- **Excerpt to read**

════════════════

First, even if the coordination between A and B is recorded in the ticketing system, the coordination between F and G is probably not.

> I don't see why would you track that on the source code versioning level.

Pretend F and G are tables in a database (or other data storage system) if that makes it easier.

Where is the schema stored? Who records the migration path?

Many people like to record migrations in a version control system, but it is tricky to link those migrations to the (otherwise) independent A and B.

If these are file formats where exists the code to consume and produce them? Or network formats? The problem remains the same -- do we break this up into additional libraries?

That there's a very real ordering between release of A and B that isn't properly encoded, we're relying on process diligence (as opposed to tooling) to be correct.

pas · on Dec 11, 2017

If tables, then if they are in the same DB, they should be in the same project.

If they are independent tables, then I don't care, show me the API between the projects.

If these are file/network/serialization/wire/in-memory/binary/codec formats, then there are conformance checkers (passive and active, like fuzzers). Those are separate projects, but they can be used like tools during testing and development.

Rely on tooling to make sure that the stated goal of the project is reached. (It now supports F or G or X,Y,Z formats. It supports output-format G by processing input-format F. If that's a project requirement, test it in that project.)

════════════════

- **Data records**
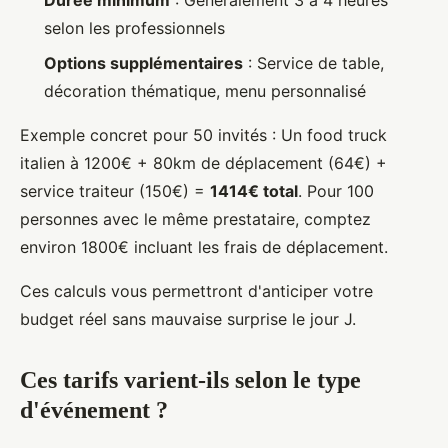
Durée minimum
: Généralement 3 à 4 heures
selon les professionnels
Options supplémentaires
: Service de table,
décoration thématique, menu personnalisé
Exemple concret pour 50 invités : Un food truck
italien à 1200€ + 80km de déplacement (64€) +
service traiteur (150€) =
1414€ total
. Pour 100
personnes avec le même prestataire, comptez
environ 1800€ incluant les frais de déplacement.
Ces calculs vous permettront d'anticiper votre
budget réel sans mauvaise surprise le jour J.
Ces tarifs varient-ils selon le type
d'événement ?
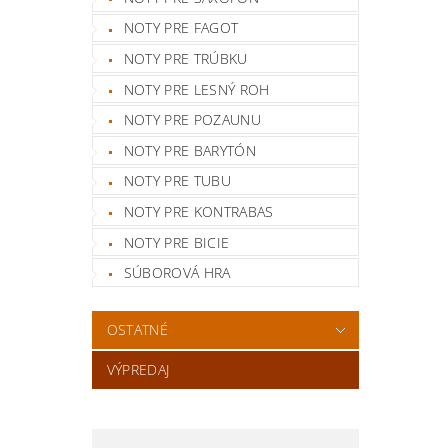
NOTY PRE FAGOT
NOTY PRE TRÚBKU
NOTY PRE LESNÝ ROH
NOTY PRE POZAUNU
NOTY PRE BARYTÓN
NOTY PRE TUBU
NOTY PRE KONTRABAS
NOTY PRE BICIE
SÚBOROVÁ HRA
OSTATNÉ
VÝPREDAJ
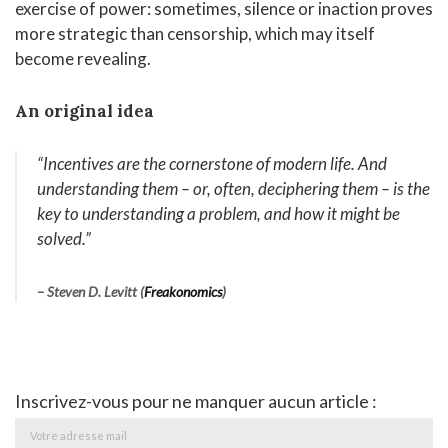
exercise of power: sometimes, silence or inaction proves
more strategic than censorship, which may itself
become revealing.
An original idea
“Incentives are the cornerstone of modern life. And
understanding them – or, often, deciphering them – is the
key to understanding a problem, and how it might be
solved
.”
– Steven D. Levitt (
Freakonomics
)
Inscrivez-vous pour ne manquer aucun article :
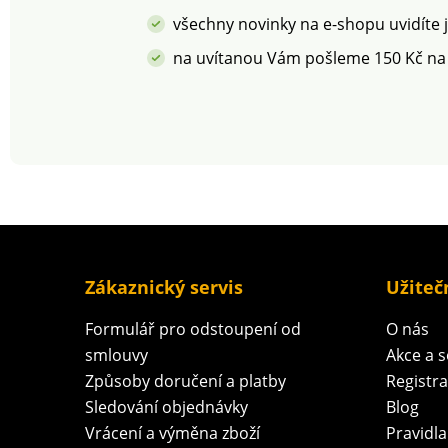
všechny novinky na e-shopu uvidíte 
na uvítanou Vám pošleme 150 Kč na
Zákaznický servis
Užiteč
Formulář pro odstoupení od
O nás
smlouvy
Akce a 
Způsoby doručení a platby
Registr
Sledování objednávky
Blog
Vrácení a výměna zboží
Pravidla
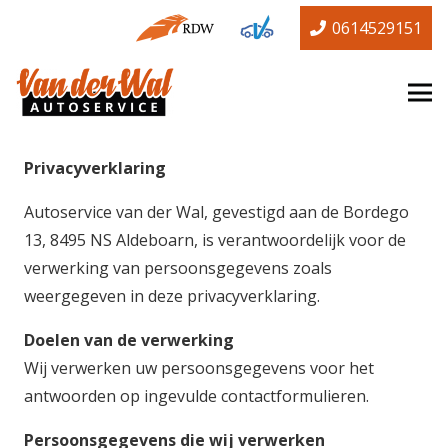
0614529151
Privacyverklaring
Autoservice van der Wal, gevestigd aan de Bordego
13, 8495 NS Aldeboarn, is verantwoordelijk voor de
verwerking van persoonsgegevens zoals
weergegeven in deze privacyverklaring.
Doelen van de verwerking
Wij verwerken uw persoonsgegevens voor het
antwoorden op ingevulde contactformulieren.
Persoonsgegevens die wij verwerken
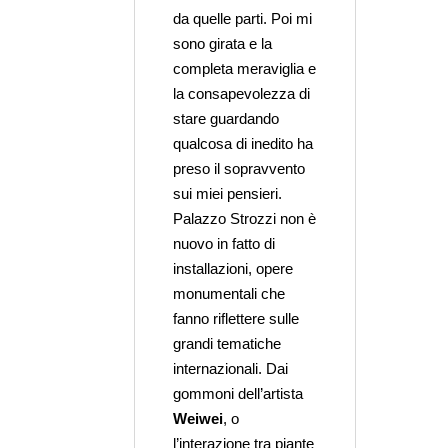
da quelle parti. Poi mi
sono girata e la
completa meraviglia e
la consapevolezza di
stare guardando
qualcosa di inedito ha
preso il sopravvento
sui miei pensieri.
Palazzo Strozzi non è
nuovo in fatto di
installazioni, opere
monumentali che
fanno riflettere sulle
grandi tematiche
internazionali. Dai
gommoni dell’artista
Weiwei
, o
l’interazione tra piante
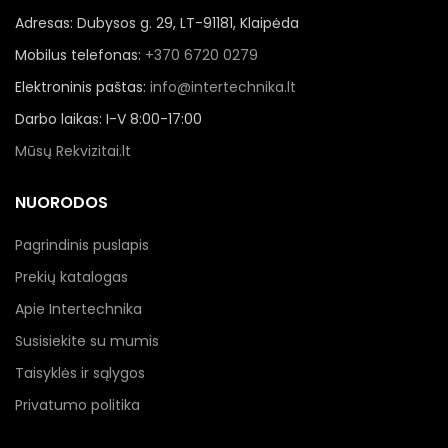
Adresas: Dubysos g. 29, LT-91181, Klaipėda
Mobilus telefonas:
+370 6720 0279
Elektroninis paštas:
info@intertechnika.lt
Darbo laikas: I-V 8:00-17:00
Mūsų Rekvizitai.lt
NUORODOS
Pagrindinis puslapis
Prekių katalogas
Apie Intertechnika
Susisiekite su mumis
Taisyklės ir sąlygos
Privatumo politika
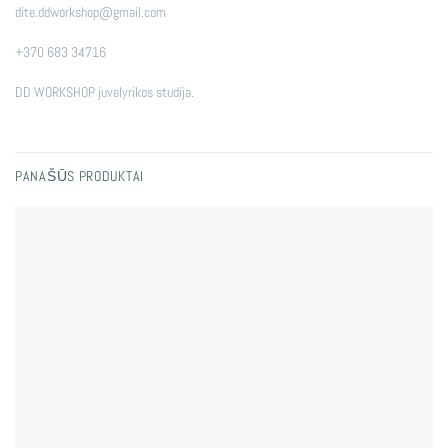
dite.ddworkshop@gmail.com
+370 683 34716
DD WORKSHOP juvelyrikos studija.
PANAŠŪS PRODUKTAI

════════════════

- **Exercise requirements**
**A)** Edit the thread excerpt on release coordination: give again everything from "First, even if" down to "independent A and B.", with "ticketing system" replaced by "issue tracker".
**B)** According to the thread excerpt on release coordination, why does the first poster say the team is relying on process diligence rather than tooling to be correct? Answer in one to three sentences.
**C)** Finish out the next part of the thread excerpt on release coordination, continuing from its last sentence.
The data stands apart from the thread excerpt on release coordination.

- **Answers to each task**
**A)**
First, even if the coordination between A and B is recorded in the issue tracker, the coordination between F and G is probably not.

> I don't see why would you track that on the source code versioning level.

Pretend F and G are tables in a database (or other data storage system) if that makes it easier.

Where is the schema stored? Who records the migration path?

Many people like to record migrations in a version control system, but it is tricky to link those migrations to the (otherwise) independent A and B.

**B)** There is a very real ordering between the releases of A and B, and that ordering is not properly encoded. Because nothing in the tooling captures it, correctness depends on process diligence.

**C)**
You can use a top level repo for the integration tests. But it's no need to make it one flat repo.

geocar · on Dec 12, 2017

> If tables, then if they are in the same DB, they should be in the same project.

Lock-stepping two otherwise unrelated applications because they both share support for a data structure is silly at best, and often impractical, especially if development for only one of the projects is "in-house". Consider the possibility that "A" is a commercial product produced by another company.

Anyway, it's my experience most software upgrades don't involve a schema change, so it's worth optimising for the common case, and supporting the difficult case.

qquark · on Dec 10, 2017

> but it is very unclear how to do it with a distributed repository

Versioning through branching and tagging, while having some drawbacks - at least the fact that you have to DO an operation and that this is not automatic - seem to solve this problem, and are not, in my eyes, a form of monorepo. You globally get more flexibility at the cost of a bit more repo management work.

If the problem is retrieving the right version automatically, externals or submodules should be able to solve this problem. If A and B have no clear dependency direction, a top level repo might help.

geocar · on Dec 10, 2017

> a top level repo might help.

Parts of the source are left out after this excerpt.